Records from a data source
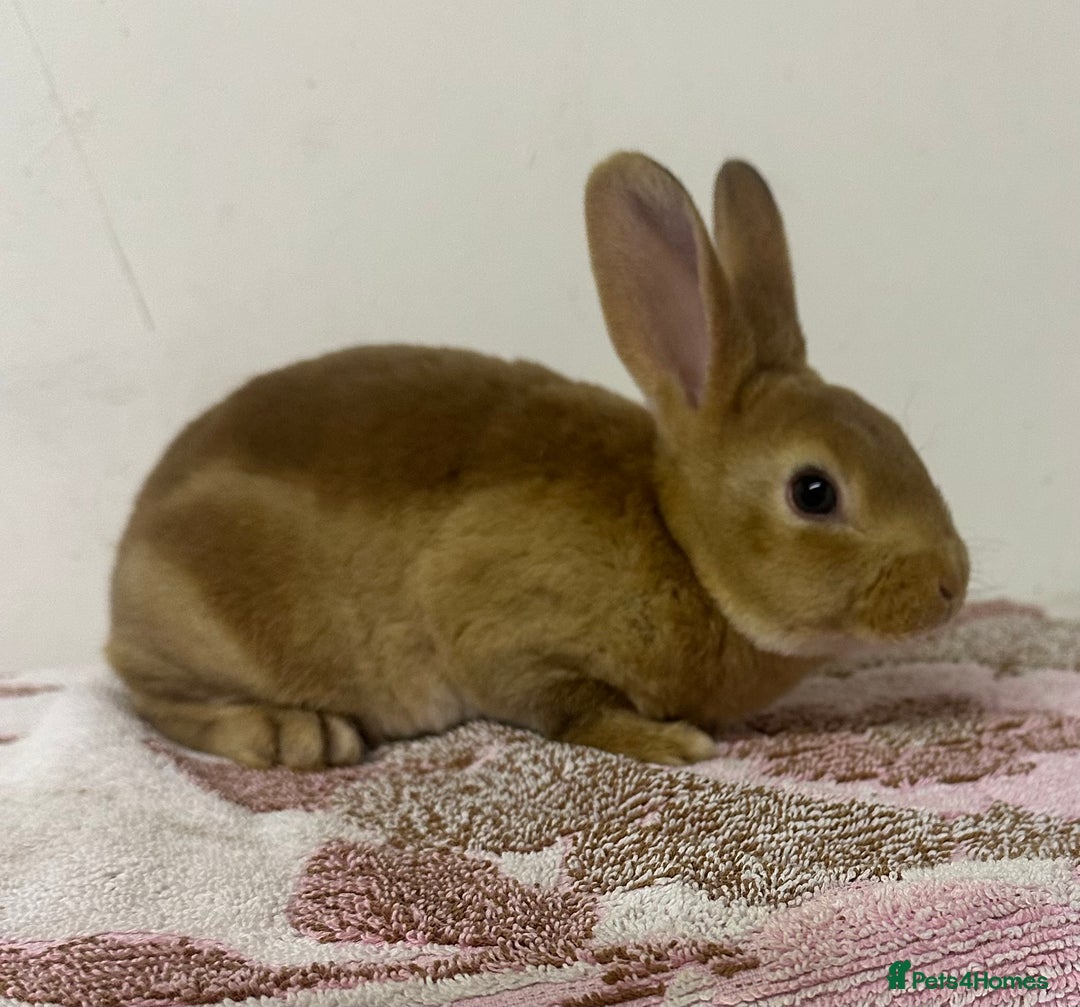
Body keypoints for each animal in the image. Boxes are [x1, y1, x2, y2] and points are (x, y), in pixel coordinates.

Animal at [107, 152, 969, 769]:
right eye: (814, 491)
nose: (952, 585)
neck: (682, 545)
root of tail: (130, 555)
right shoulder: (508, 633)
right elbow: (570, 707)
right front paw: (670, 741)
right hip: (204, 619)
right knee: (146, 692)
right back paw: (295, 734)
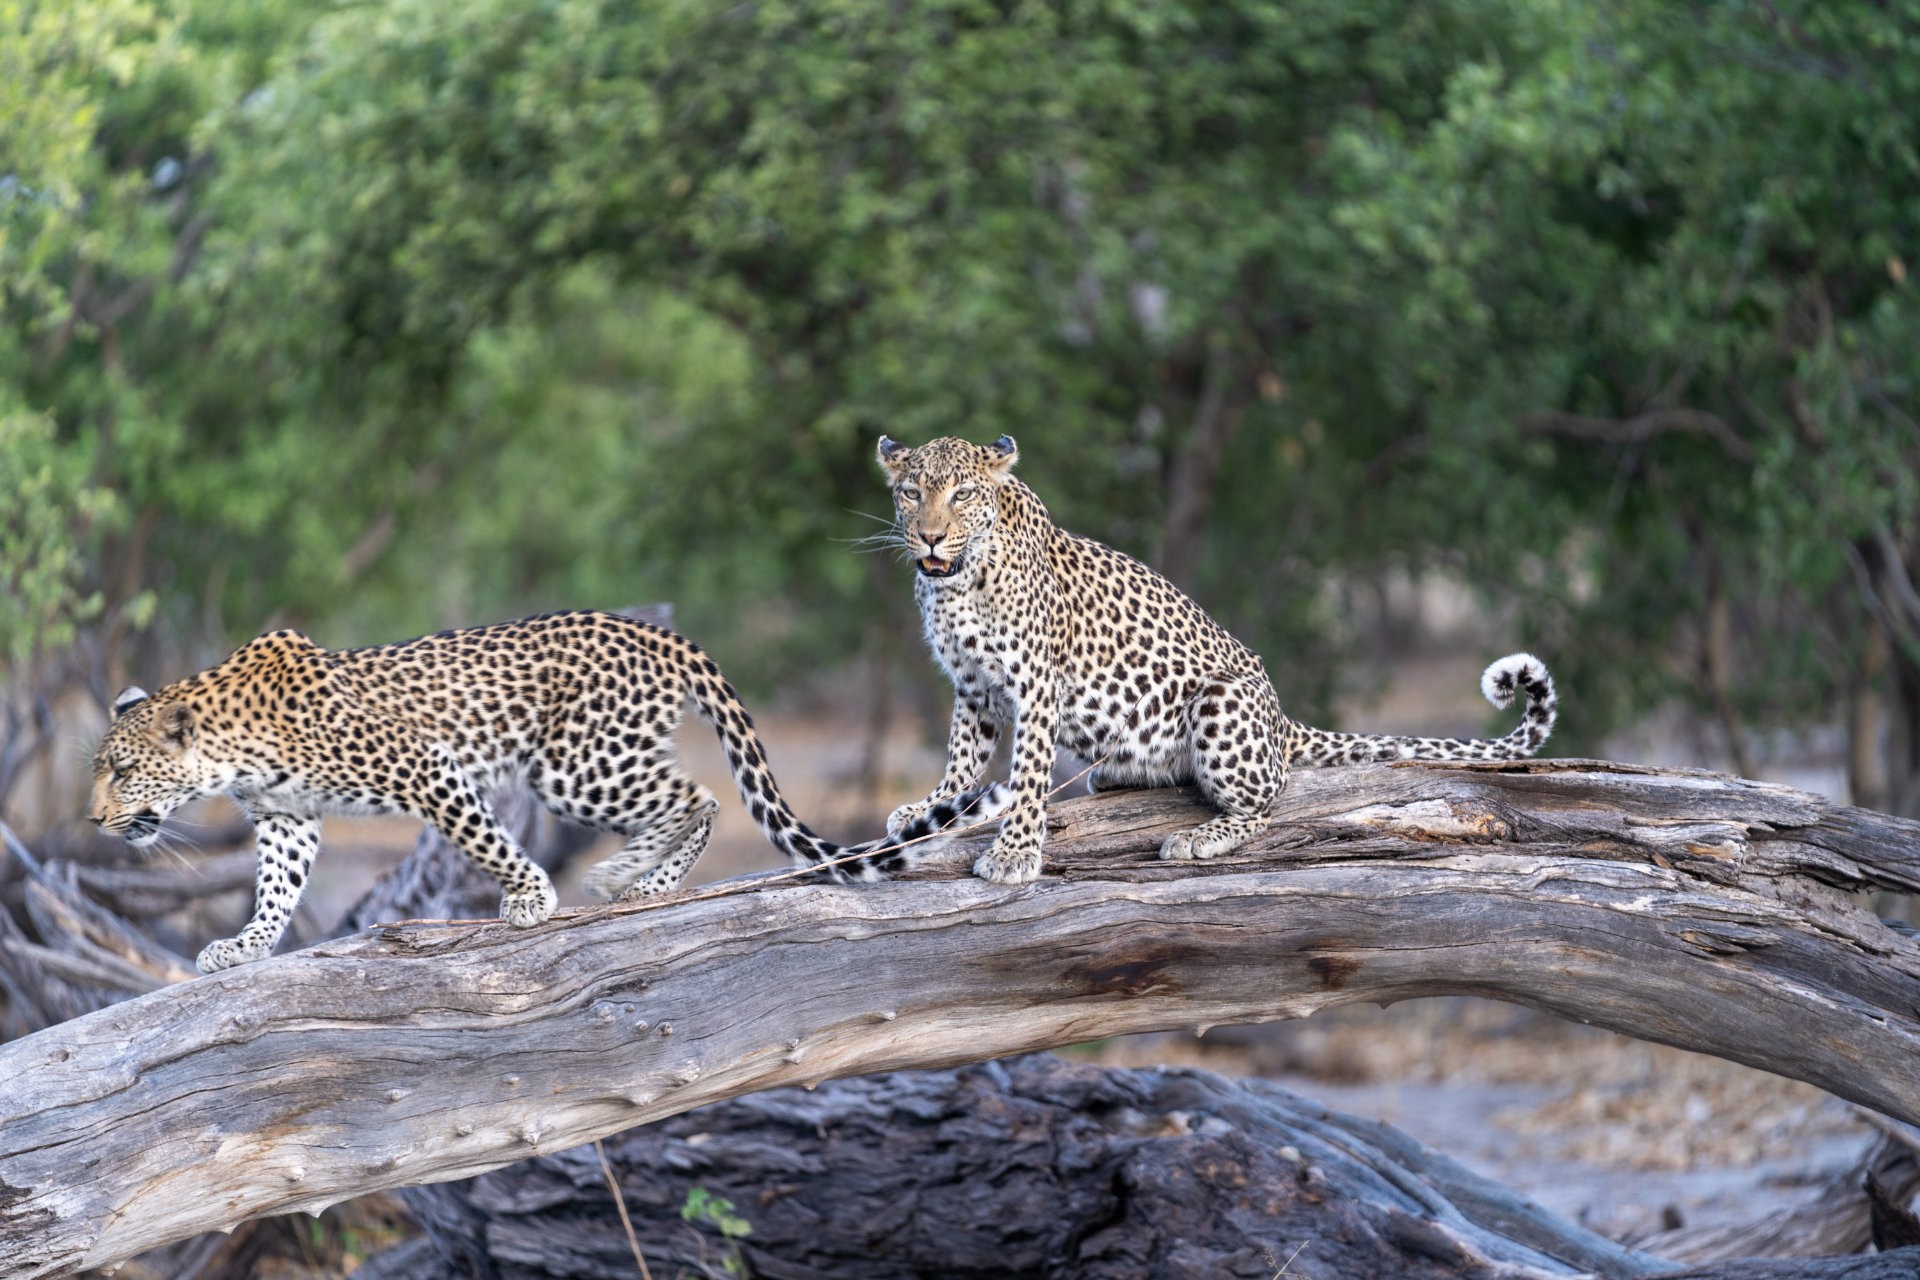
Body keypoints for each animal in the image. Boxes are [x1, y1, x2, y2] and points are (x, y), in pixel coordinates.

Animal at [89, 609, 1008, 972]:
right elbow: (276, 890)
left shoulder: (428, 768)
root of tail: (657, 632)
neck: (229, 750)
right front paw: (245, 947)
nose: (94, 819)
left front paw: (529, 899)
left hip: (574, 764)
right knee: (692, 796)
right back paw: (630, 878)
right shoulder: (289, 818)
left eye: (122, 771)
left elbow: (484, 838)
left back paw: (636, 880)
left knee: (699, 796)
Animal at [876, 433, 1557, 885]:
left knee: (1269, 803)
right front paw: (931, 809)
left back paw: (1197, 837)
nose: (931, 536)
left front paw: (1015, 850)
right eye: (911, 493)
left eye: (962, 494)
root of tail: (1282, 723)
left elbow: (1027, 770)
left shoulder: (1037, 683)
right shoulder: (973, 688)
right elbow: (963, 756)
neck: (955, 584)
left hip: (1220, 702)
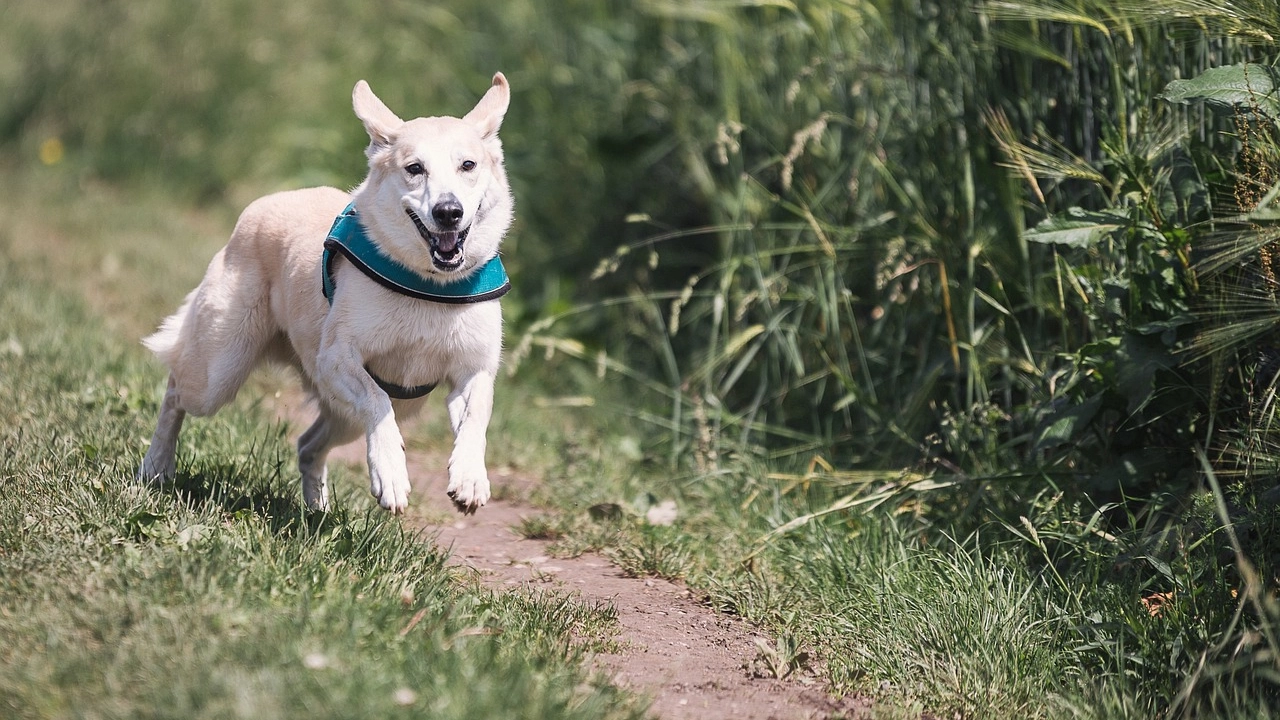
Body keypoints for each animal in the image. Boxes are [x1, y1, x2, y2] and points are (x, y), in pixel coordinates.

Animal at [140, 73, 514, 512]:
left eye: (468, 165)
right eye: (414, 168)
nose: (448, 212)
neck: (429, 286)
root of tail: (263, 204)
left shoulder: (473, 371)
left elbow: (477, 416)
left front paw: (470, 477)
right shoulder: (337, 359)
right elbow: (376, 401)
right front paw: (391, 474)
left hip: (344, 415)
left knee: (308, 444)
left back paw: (317, 510)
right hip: (218, 372)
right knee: (175, 391)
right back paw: (156, 467)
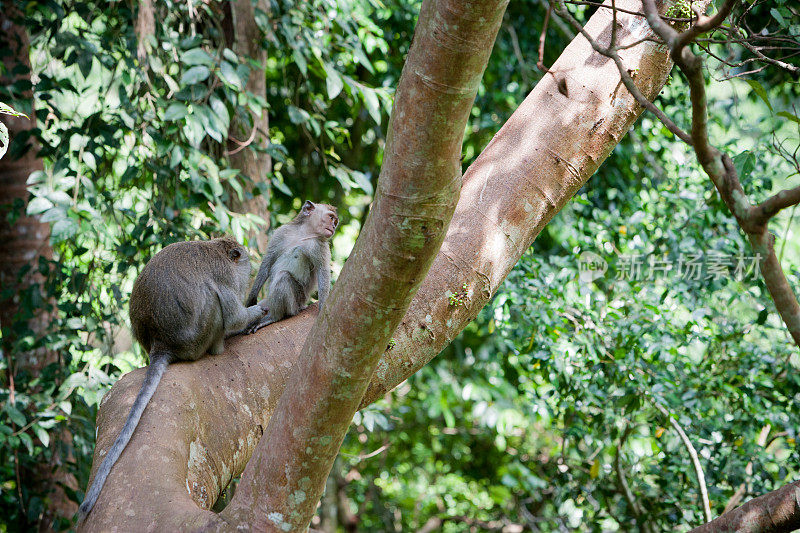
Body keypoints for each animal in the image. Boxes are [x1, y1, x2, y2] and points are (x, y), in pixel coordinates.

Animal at [78, 238, 266, 520]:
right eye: (244, 263)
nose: (250, 274)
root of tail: (161, 343)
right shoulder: (225, 276)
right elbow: (233, 315)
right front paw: (257, 310)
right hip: (198, 340)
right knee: (213, 300)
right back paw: (220, 346)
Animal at [242, 200, 340, 332]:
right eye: (331, 217)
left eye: (335, 221)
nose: (334, 226)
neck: (303, 234)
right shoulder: (282, 232)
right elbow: (267, 262)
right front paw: (251, 298)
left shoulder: (319, 246)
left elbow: (322, 271)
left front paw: (322, 306)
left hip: (297, 302)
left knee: (284, 277)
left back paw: (274, 317)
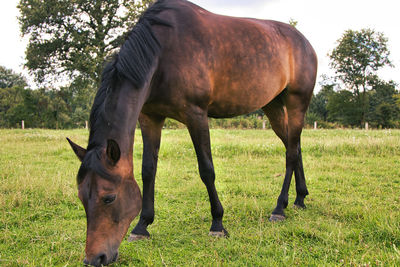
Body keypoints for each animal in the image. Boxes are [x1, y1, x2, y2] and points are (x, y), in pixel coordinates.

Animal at [66, 0, 316, 266]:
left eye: (109, 197)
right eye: (81, 197)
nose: (95, 258)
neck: (162, 53)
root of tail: (304, 42)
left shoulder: (196, 115)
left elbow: (207, 170)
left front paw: (217, 224)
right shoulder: (150, 118)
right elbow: (148, 171)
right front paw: (142, 226)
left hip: (297, 102)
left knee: (291, 152)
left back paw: (280, 208)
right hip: (273, 105)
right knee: (294, 146)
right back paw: (300, 198)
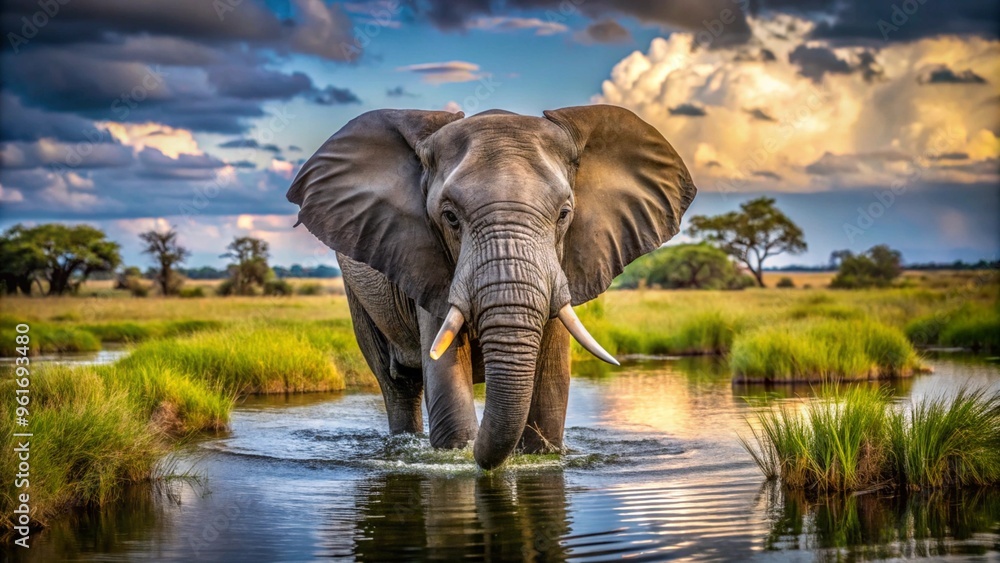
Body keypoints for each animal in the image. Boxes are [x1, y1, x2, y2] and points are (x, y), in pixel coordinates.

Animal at [287, 105, 696, 469]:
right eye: (450, 217)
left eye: (564, 214)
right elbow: (447, 384)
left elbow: (550, 394)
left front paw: (534, 456)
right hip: (357, 291)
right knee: (397, 386)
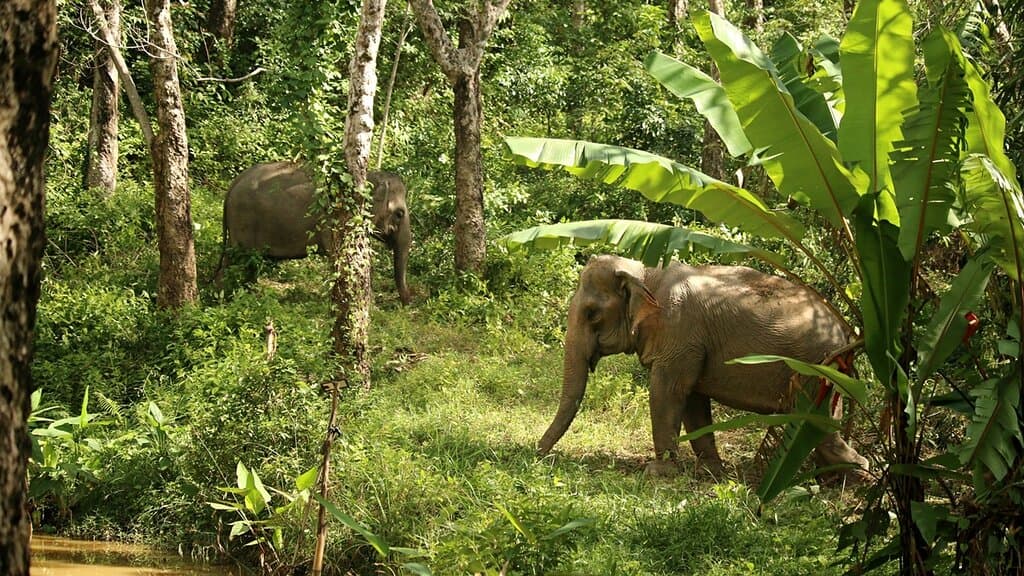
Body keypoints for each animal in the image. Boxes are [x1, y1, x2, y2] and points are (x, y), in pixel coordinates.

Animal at [215, 161, 411, 304]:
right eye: (399, 214)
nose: (407, 303)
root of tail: (234, 184)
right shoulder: (334, 220)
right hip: (243, 221)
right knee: (238, 260)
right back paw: (225, 299)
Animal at [538, 254, 868, 477]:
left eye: (592, 314)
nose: (538, 454)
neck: (645, 273)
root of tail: (847, 330)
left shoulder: (679, 332)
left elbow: (668, 392)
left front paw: (658, 473)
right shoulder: (693, 344)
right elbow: (693, 400)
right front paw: (710, 471)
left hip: (816, 367)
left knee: (817, 422)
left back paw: (855, 475)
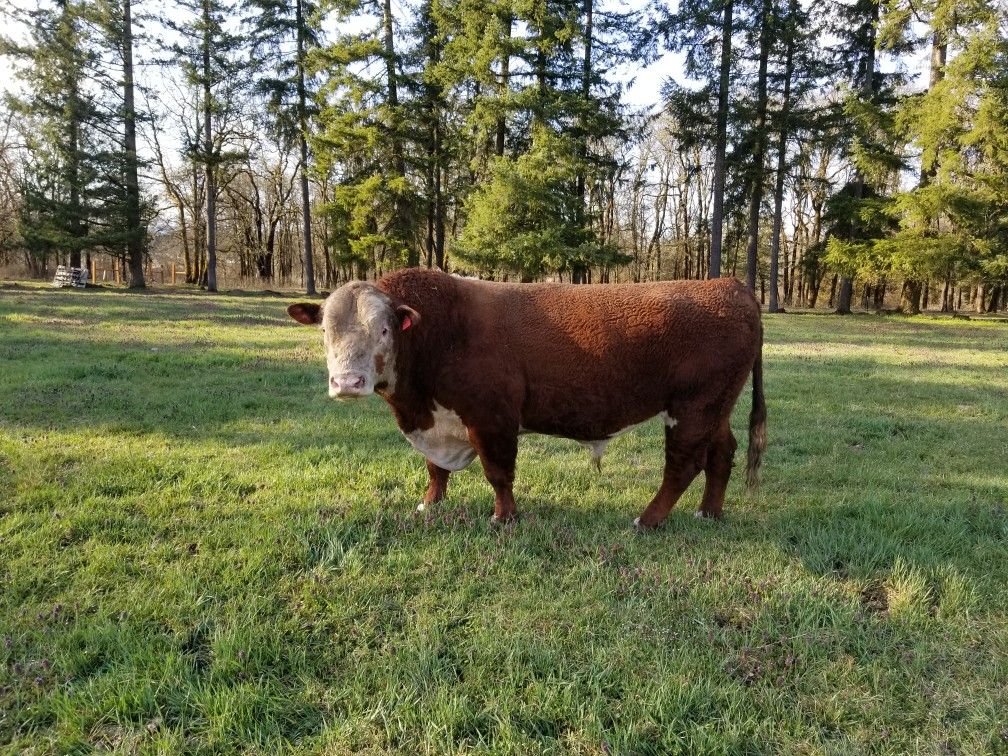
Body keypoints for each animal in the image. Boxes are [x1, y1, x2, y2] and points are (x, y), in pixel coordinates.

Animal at [287, 268, 766, 528]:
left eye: (384, 330)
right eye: (326, 330)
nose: (348, 383)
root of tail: (729, 285)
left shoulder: (492, 417)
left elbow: (498, 473)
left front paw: (503, 517)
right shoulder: (439, 421)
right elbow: (435, 469)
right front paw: (430, 503)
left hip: (692, 408)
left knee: (683, 465)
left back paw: (647, 520)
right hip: (717, 406)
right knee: (722, 452)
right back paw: (709, 512)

» **EXERCISE AIM**:
The data above must be reproduced exactly, without any of its pictures.

» **ANSWER FOR THE TASK**:
Body keypoints for each animal in the image. Boxes are [x1, y1, x2, y2] and points are (x, y), in pixel coordinates.

Animal at [107, 152, 969, 769]:
right eye: (814, 491)
nose: (952, 585)
neck: (682, 545)
root of tail: (130, 555)
right shoulder: (508, 633)
right elbow: (570, 707)
right front paw: (670, 741)
right hip: (204, 619)
right knee: (146, 692)
right back paw: (295, 734)
Body keypoints for each animal in the image. Boxes are [x1, y1, x2, y2] and points are (x, y), in pixel coordinates.

Animal at [89, 609, 1008, 972]:
right elbow: (276, 890)
left shoulder: (428, 768)
root of tail: (657, 632)
neck: (229, 750)
right front paw: (245, 947)
nose: (94, 819)
left front paw: (529, 899)
left hip: (574, 764)
right knee: (692, 796)
right back paw: (630, 878)
right shoulder: (289, 818)
left eye: (122, 771)
left elbow: (484, 838)
left back paw: (636, 880)
left knee: (699, 796)
Animal at [876, 433, 1557, 885]:
left knee: (1269, 803)
right front paw: (931, 809)
left back paw: (1197, 837)
nose: (931, 536)
left front paw: (1015, 850)
right eye: (911, 493)
left eye: (962, 494)
root of tail: (1282, 723)
left elbow: (1027, 770)
left shoulder: (1037, 683)
right shoulder: (973, 688)
right elbow: (963, 756)
neck: (955, 584)
left hip: (1220, 702)
Body keypoints for each animal in the image. Boxes are [x1, y1, x2, y2] and points are (x, y), in pixel coordinates.

Animal at [140, 73, 514, 512]:
left eye: (468, 165)
right eye: (414, 168)
nose: (448, 212)
neck: (429, 286)
root of tail: (263, 204)
left shoulder: (473, 371)
left elbow: (477, 416)
left front paw: (470, 477)
right shoulder: (337, 359)
right elbow: (376, 401)
right front paw: (391, 474)
left hip: (344, 415)
left knee: (308, 444)
left back paw: (317, 510)
right hip: (218, 372)
right knee: (175, 391)
right back paw: (156, 467)
Body keypoints for each animal in the image. Boxes are [x1, y1, x2, y2] and points are (x, y), in pixel coordinates.

Animal at [78, 238, 266, 520]:
right eye: (244, 263)
nose: (250, 274)
root of tail: (161, 343)
right shoulder: (225, 276)
right elbow: (233, 315)
right front paw: (257, 310)
right hip: (198, 340)
right knee: (213, 300)
right back paw: (220, 346)
Animal at [242, 200, 340, 332]:
right eye: (331, 217)
left eye: (335, 221)
nose: (334, 226)
neck: (303, 234)
right shoulder: (282, 232)
right elbow: (267, 262)
right front paw: (251, 298)
left shoulder: (319, 246)
left elbow: (322, 271)
left front paw: (322, 306)
left hip: (297, 302)
left knee: (284, 277)
left back paw: (274, 317)
Body keypoints for each animal in the image. Boxes are [x1, y1, x2, y2] and points are (x, y), in pixel coordinates.

Animal at [66, 0, 316, 266]:
left eye: (109, 197)
right eye: (81, 197)
nose: (95, 258)
neck: (162, 53)
root of tail: (304, 42)
left shoulder: (196, 115)
left elbow: (207, 170)
left front paw: (217, 224)
right shoulder: (150, 118)
right elbow: (148, 171)
right front paw: (142, 226)
left hip: (297, 102)
left knee: (291, 152)
left back paw: (280, 208)
right hip: (273, 105)
right knee: (294, 146)
right back paw: (300, 198)
Body keypoints for each animal in the image. Boxes are [x1, y1, x2, y2] and points are (x, y), in pixel coordinates.

Animal at [287, 105, 696, 469]:
right eye: (450, 217)
left eye: (564, 214)
right elbow: (447, 384)
left elbow: (550, 394)
left front paw: (534, 456)
right hip: (357, 291)
right knee: (397, 386)
Body keypoints for each animal in the image. Boxes are [x1, y1, x2, y2] and points are (x, y), in pixel coordinates.

Animal at [215, 161, 411, 304]:
right eye: (399, 214)
nose: (407, 303)
root of tail: (234, 184)
right shoulder: (334, 220)
right hip: (243, 221)
right knee: (238, 260)
right back paw: (225, 299)
Animal at [538, 254, 868, 477]:
left eye: (592, 314)
nose: (538, 454)
neck: (645, 273)
root of tail: (847, 330)
left shoulder: (679, 332)
left elbow: (668, 392)
left front paw: (658, 473)
right shoulder: (693, 344)
right elbow: (693, 400)
right front paw: (710, 471)
left hip: (816, 367)
left knee: (817, 422)
left back paw: (855, 475)
Body keypoints for each animal in the image. Boxes are [x1, y1, x2, y2] and points are (x, y), in pixel coordinates.

Animal at [287, 268, 766, 528]:
left eye: (384, 330)
right eye: (326, 330)
nose: (348, 383)
root of tail: (729, 285)
left shoulder: (492, 417)
left elbow: (498, 473)
left front paw: (503, 517)
right shoulder: (439, 421)
right elbow: (435, 469)
right front paw: (430, 503)
left hip: (692, 408)
left knee: (683, 465)
left back paw: (647, 520)
right hip: (717, 406)
right knee: (722, 452)
right back paw: (709, 512)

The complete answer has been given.